- What the exercise asks -
Return, word for word, every line from the one containing "April Darby deelt" down to the one containing "Stretchtenten", both included. Leave the pictures out of your answer.

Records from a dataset
□ □ □

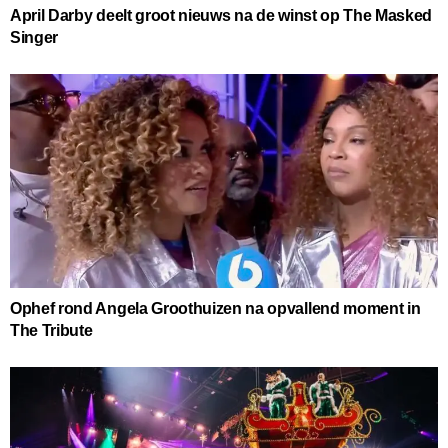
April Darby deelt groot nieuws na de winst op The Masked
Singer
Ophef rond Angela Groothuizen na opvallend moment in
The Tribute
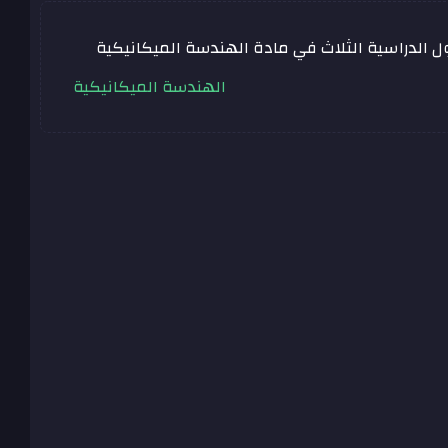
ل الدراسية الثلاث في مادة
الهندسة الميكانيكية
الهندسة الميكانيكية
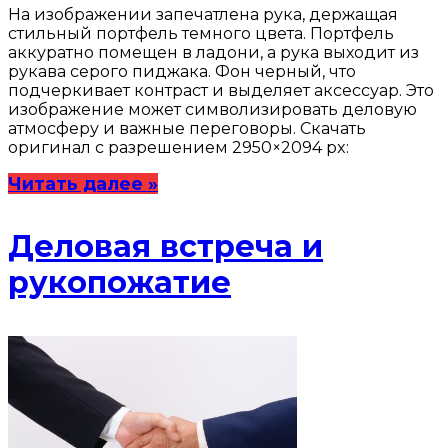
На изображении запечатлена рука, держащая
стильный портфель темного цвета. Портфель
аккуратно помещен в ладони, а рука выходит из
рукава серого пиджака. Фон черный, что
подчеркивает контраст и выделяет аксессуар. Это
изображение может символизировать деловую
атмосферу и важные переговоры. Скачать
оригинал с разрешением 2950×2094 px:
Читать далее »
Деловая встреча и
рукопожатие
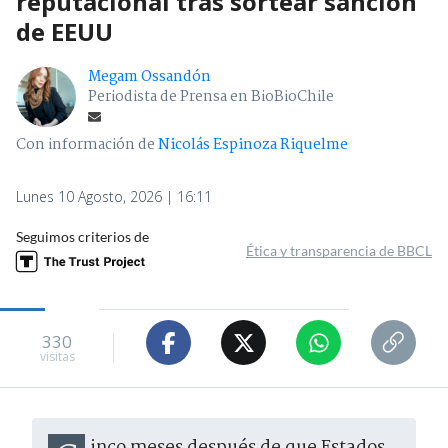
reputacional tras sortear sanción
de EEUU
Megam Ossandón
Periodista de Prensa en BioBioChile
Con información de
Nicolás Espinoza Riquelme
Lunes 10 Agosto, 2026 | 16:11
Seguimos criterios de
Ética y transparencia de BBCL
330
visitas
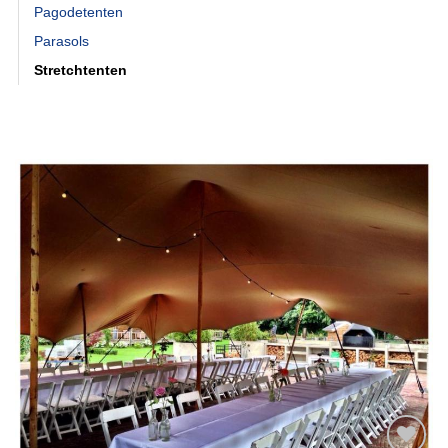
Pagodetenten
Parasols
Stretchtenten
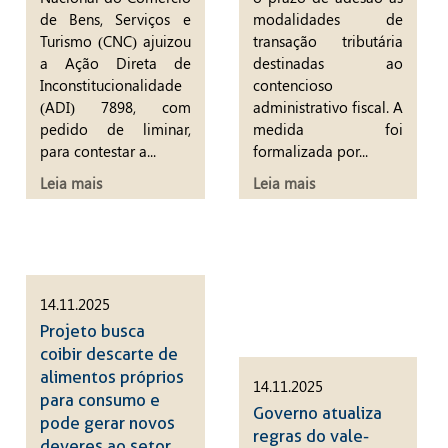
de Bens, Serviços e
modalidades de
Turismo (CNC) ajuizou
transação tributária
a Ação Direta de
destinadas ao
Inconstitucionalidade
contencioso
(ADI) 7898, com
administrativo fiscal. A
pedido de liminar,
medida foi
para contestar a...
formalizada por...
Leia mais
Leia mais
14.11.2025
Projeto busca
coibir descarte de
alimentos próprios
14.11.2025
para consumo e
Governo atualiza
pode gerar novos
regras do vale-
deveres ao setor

□ □ □

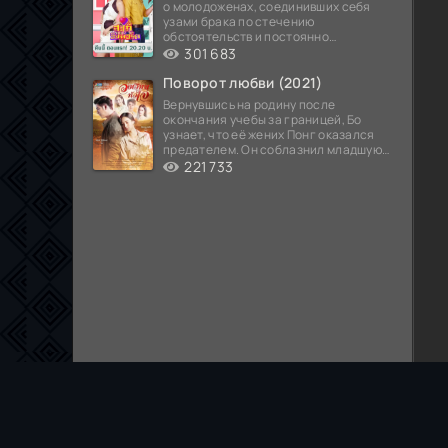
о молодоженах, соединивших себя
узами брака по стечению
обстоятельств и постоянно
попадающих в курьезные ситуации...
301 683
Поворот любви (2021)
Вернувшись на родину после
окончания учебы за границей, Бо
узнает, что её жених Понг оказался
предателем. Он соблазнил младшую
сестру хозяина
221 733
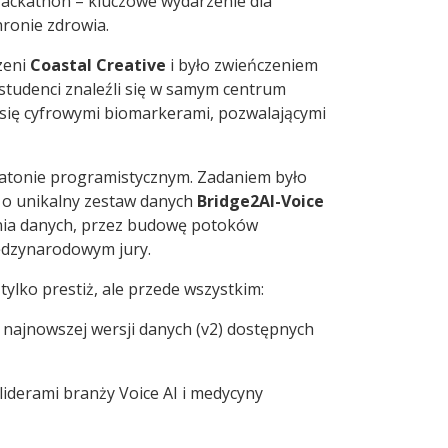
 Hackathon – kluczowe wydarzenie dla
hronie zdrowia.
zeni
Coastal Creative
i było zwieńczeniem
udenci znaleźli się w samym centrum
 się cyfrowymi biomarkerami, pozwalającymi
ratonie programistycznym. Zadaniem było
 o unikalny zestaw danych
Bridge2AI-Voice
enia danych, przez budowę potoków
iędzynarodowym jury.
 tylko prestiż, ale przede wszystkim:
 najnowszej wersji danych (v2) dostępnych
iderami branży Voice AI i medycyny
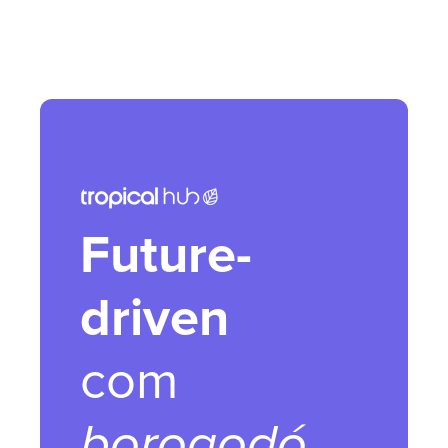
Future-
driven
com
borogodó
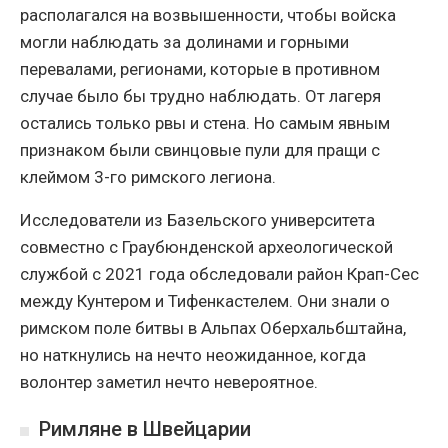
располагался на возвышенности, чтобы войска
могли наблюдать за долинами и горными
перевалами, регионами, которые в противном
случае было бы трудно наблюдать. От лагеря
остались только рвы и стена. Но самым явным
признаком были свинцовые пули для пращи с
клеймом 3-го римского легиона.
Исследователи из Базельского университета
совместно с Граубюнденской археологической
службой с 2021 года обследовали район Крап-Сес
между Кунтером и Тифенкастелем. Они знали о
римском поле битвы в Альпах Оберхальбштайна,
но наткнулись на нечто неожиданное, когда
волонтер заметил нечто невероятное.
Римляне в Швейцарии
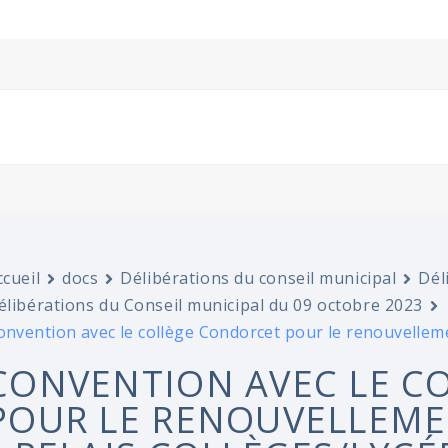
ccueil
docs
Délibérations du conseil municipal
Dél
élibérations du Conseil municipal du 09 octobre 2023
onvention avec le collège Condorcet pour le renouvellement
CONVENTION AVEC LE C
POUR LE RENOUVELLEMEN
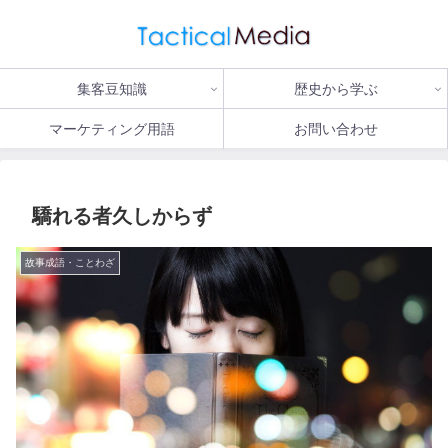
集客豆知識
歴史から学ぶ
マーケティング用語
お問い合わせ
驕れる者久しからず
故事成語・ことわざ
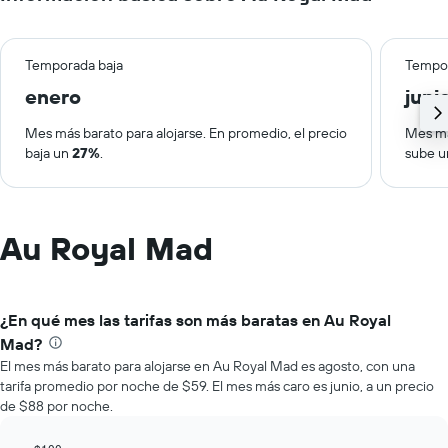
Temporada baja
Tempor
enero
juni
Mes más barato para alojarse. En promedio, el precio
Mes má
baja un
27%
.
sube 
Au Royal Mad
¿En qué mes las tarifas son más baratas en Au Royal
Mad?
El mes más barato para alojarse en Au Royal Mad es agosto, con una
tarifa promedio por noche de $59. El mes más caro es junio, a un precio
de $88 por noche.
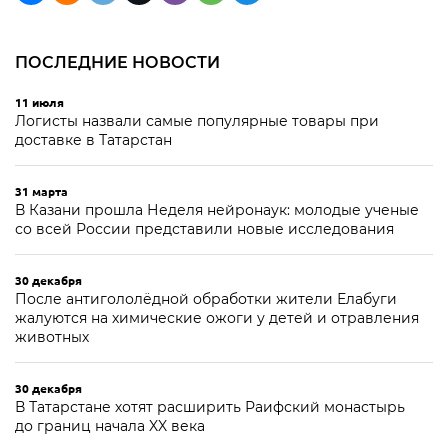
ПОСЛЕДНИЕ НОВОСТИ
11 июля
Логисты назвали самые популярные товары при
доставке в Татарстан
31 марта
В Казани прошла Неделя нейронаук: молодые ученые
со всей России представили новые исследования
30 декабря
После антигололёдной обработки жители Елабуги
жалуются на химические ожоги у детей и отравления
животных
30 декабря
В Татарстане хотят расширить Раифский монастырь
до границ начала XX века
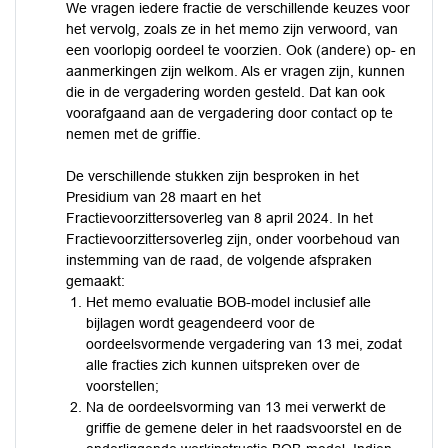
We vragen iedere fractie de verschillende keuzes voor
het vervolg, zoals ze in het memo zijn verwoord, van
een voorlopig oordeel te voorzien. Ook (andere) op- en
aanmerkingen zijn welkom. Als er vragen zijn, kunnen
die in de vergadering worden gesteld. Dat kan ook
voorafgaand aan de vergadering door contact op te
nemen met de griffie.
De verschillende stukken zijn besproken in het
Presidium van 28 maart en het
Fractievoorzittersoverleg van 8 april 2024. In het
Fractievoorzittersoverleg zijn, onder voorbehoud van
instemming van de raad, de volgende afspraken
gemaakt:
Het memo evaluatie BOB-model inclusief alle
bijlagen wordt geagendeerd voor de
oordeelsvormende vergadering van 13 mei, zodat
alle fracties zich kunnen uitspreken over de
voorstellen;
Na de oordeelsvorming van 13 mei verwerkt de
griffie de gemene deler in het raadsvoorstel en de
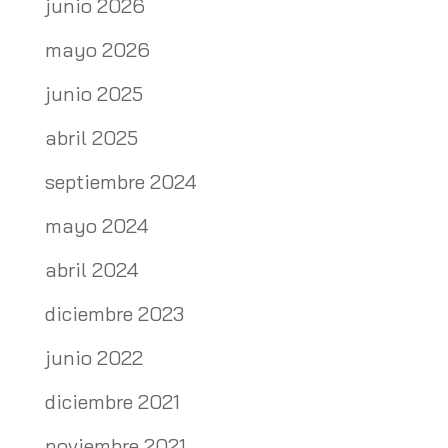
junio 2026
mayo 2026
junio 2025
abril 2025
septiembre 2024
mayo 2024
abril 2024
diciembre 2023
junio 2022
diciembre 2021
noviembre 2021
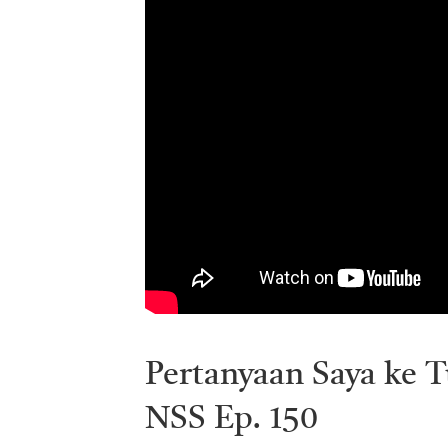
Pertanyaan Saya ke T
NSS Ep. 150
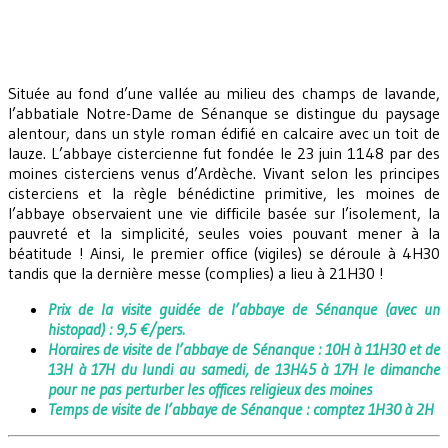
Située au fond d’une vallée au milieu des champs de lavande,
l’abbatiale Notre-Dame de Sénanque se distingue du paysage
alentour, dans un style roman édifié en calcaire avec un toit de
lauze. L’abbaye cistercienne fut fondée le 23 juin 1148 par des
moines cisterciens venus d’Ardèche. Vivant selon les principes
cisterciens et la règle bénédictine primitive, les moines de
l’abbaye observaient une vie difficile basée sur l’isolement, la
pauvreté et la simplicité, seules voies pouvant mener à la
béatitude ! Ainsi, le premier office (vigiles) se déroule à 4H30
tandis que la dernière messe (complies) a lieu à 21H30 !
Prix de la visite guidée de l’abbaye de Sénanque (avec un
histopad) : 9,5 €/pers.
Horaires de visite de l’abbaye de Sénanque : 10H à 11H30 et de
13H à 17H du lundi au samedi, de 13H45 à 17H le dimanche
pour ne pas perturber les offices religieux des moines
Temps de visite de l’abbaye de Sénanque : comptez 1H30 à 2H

□ □ □

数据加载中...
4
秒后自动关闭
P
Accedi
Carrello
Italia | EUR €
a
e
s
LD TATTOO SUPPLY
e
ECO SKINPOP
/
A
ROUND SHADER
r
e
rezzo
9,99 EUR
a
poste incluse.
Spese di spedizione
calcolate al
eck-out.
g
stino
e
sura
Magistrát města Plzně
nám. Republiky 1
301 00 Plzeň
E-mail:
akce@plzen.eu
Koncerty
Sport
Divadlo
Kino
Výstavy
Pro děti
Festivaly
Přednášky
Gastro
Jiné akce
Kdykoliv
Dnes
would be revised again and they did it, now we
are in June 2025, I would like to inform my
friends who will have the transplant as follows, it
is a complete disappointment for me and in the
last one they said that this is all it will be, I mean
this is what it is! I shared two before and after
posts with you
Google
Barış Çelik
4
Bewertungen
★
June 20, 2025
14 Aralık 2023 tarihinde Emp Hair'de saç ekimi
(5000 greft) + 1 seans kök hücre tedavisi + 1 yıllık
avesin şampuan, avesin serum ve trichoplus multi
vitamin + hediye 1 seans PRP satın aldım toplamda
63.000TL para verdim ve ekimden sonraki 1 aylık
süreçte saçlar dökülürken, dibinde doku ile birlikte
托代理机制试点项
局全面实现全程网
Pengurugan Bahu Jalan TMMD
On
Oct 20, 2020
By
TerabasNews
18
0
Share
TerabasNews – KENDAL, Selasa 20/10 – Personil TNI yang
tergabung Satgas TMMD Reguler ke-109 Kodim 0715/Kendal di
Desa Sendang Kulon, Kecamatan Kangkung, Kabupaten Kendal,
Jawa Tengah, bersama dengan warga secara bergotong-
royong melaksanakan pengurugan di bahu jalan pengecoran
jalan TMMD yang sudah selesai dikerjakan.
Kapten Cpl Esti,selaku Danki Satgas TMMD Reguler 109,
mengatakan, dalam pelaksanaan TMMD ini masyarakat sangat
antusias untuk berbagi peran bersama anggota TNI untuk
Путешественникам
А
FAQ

□ □ □

- Exercise output -
April Darby deelt groot nieuws na de winst op The Masked
Singer
Ophef rond Angela Groothuizen na opvallend moment in
The Tribute
ل الدراسية الثلاث في مادة
الهندسة الميكانيكية
الهندسة الميكانيكية
На изображении запечатлена рука, держащая
стильный портфель темного цвета. Портфель
аккуратно помещен в ладони, а рука выходит из
рукава серого пиджака. Фон черный, что
подчеркивает контраст и выделяет аксессуар. Это
изображение может символизировать деловую
атмосферу и важные переговоры. Скачать
оригинал с разрешением 2950×2094 px:
Читать далее »
Деловая встреча и
рукопожатие
reputacional tras sortear sanción
de EEUU
Megam Ossandón
Periodista de Prensa en BioBioChile
Con información de
Nicolás Espinoza Riquelme
Lunes 10 Agosto, 2026 | 16:11
Seguimos criterios de
Ética y transparencia de BBCL
330
visitas
Pagodetenten
Parasols
Stretchtenten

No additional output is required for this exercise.